* [Excerpted passage]
==========
US corn exports find window of opportunity before 2022-23

A reduction in Brazil's export price competitiveness in August may provide a chance to pick up last-minute sales

The United States’ 2022-23 corn marketing year is one week away from concluding and it’s clear the US Department of Agriculture’s projection will not be met amid uncertainty surrounding its top two buyers, but a reduction in Brazil’s export price competitiveness in August may provide an opportunity to pick up last minute sales, according to market sources.

US export figure recap

US accumulated exports as of the week ending August 17 amount to 38.29 million tonnes, down 34% from 57.74 million tonnes a year ago.

At this point in the prior marketing year, corn exports during the equivalent week at 57.74 accounted for 97% of the 2021/2022 total of 59.76 million tonnes.

Looking at current numbers, exports of 38.29 million tonnes are 93% of this marketing year’s projected figure of 41.28 million tonnes.

This means that with just a week to go until the new marketing year, US exports are 2.99 million tonnes short of meeting the USDA’s estimate for the current 2022-23 marketing year of 41.28 million tonnes.

Even with the listed outstanding sales of 2.23 million tonnes, US exports would still land some 700,000 tonnes short.

Chinese corn imports

Despite active buying earlier in the year, Chinese corn purchases have trended lower over the past three years and US purchases from the Asian giant just haven’t been there.
==========
* [Data provided]
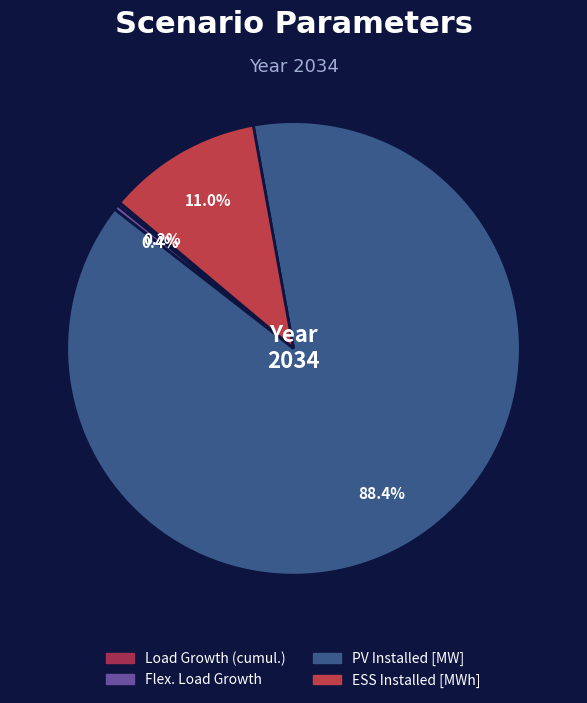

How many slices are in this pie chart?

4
==========
* [What this exercise asks]
a - According to the corn exports article, what were US accumulated corn exports as of the week ending August 17?
b - Why does the corn exports article say that US exports will miss the USDA projection even when outstanding sales are counted?
c - In the corn exports article, switch "market sources" to "trade sources" and give the part between "The United States’" and "to market sources.", inclusive.

* [Solved tasks]
a - 38.29 million tonnes

b - With a week left in the marketing year, exports of 38.29 million tonnes are 2.99 million tonnes short of the USDA's estimate of 41.28 million tonnes. The listed outstanding sales of 2.23 million tonnes would still leave exports about 700,000 tonnes short.

c -
The United States’ 2022-23 corn marketing year is one week away from concluding and it’s clear the US Department of Agriculture’s projection will not be met amid uncertainty surrounding its top two buyers, but a reduction in Brazil’s export price competitiveness in August may provide an opportunity to pick up last minute sales, according to trade sources.